[Opening Material shown section]

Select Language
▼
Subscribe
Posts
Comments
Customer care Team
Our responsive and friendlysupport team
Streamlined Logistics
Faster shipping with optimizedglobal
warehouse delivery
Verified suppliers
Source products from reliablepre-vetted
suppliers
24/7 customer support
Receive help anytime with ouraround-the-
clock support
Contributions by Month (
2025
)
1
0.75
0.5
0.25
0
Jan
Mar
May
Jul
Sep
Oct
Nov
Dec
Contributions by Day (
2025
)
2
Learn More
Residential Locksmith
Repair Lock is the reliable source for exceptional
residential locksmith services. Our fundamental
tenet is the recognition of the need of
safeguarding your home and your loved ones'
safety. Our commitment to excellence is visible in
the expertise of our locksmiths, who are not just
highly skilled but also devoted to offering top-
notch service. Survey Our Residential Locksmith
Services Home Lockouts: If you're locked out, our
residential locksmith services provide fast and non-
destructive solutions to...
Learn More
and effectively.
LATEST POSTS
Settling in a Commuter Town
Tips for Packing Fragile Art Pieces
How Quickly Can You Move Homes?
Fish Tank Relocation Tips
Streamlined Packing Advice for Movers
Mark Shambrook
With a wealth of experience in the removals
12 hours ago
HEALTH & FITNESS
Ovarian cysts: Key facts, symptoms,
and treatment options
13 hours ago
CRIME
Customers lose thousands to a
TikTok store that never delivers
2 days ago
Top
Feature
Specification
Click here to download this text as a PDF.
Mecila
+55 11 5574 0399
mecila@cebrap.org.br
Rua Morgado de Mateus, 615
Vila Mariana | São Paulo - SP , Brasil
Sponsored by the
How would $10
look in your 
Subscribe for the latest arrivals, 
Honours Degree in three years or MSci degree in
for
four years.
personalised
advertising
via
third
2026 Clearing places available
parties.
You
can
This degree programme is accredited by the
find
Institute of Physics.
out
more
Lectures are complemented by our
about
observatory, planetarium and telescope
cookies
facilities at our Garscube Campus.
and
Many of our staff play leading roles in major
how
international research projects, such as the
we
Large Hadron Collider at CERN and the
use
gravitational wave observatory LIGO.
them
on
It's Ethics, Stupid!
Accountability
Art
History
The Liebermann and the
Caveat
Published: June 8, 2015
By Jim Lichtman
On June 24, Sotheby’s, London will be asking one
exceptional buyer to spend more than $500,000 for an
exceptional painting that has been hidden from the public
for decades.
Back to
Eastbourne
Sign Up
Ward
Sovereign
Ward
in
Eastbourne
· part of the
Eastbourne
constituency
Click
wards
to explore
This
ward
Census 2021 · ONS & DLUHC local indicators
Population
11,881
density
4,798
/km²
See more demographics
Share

[Closing Material shown section]

**Exercise aim**
Beginning at the line with "HEALTH & FITNESS" and stopping after the line with "Subscribe for the", please write out every line of the data above exactly and nothing else.

**Answer to this exercise**
HEALTH & FITNESS
Ovarian cysts: Key facts, symptoms,
and treatment options
13 hours ago
CRIME
Customers lose thousands to a
TikTok store that never delivers
2 days ago
Top
Feature
Specification
Click here to download this text as a PDF.
Mecila
+55 11 5574 0399
mecila@cebrap.org.br
Rua Morgado de Mateus, 615
Vila Mariana | São Paulo - SP , Brasil
Sponsored by the
How would $10
look in your 
Subscribe for the latest arrivals, 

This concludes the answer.